Stored data entries:
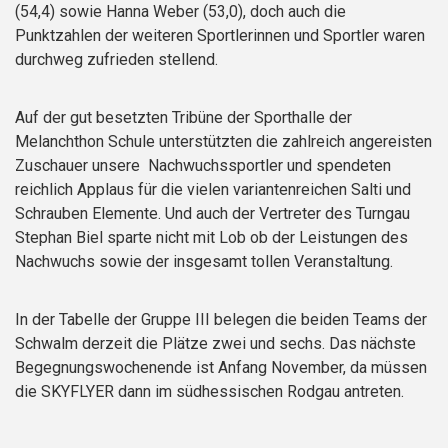
(54,4) sowie Hanna Weber (53,0), doch auch die
Punktzahlen der weiteren Sportlerinnen und Sportler waren
durchweg zufrieden stellend.
Auf der gut besetzten Tribüne der Sporthalle der
Melanchthon Schule unterstützten die zahlreich angereisten
Zuschauer unsere Nachwuchssportler und spendeten
reichlich Applaus für die vielen variantenreichen Salti und
Schrauben Elemente. Und auch der Vertreter des Turngau
Stephan Biel sparte nicht mit Lob ob der Leistungen des
Nachwuchs sowie der insgesamt tollen Veranstaltung.
In der Tabelle der Gruppe III belegen die beiden Teams der
Schwalm derzeit die Plätze zwei und sechs. Das nächste
Begegnungswochenende ist Anfang November, da müssen
die SKYFLYER dann im südhessischen Rodgau antreten.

## What is expected:
Write out the entries above word for word. Do not include the pictures.

## Result of the exercise:
(54,4) sowie Hanna Weber (53,0), doch auch die
Punktzahlen der weiteren Sportlerinnen und Sportler waren
durchweg zufrieden stellend.
Auf der gut besetzten Tribüne der Sporthalle der
Melanchthon Schule unterstützten die zahlreich angereisten
Zuschauer unsere Nachwuchssportler und spendeten
reichlich Applaus für die vielen variantenreichen Salti und
Schrauben Elemente. Und auch der Vertreter des Turngau
Stephan Biel sparte nicht mit Lob ob der Leistungen des
Nachwuchs sowie der insgesamt tollen Veranstaltung.
In der Tabelle der Gruppe III belegen die beiden Teams der
Schwalm derzeit die Plätze zwei und sechs. Das nächste
Begegnungswochenende ist Anfang November, da müssen
die SKYFLYER dann im südhessischen Rodgau antreten.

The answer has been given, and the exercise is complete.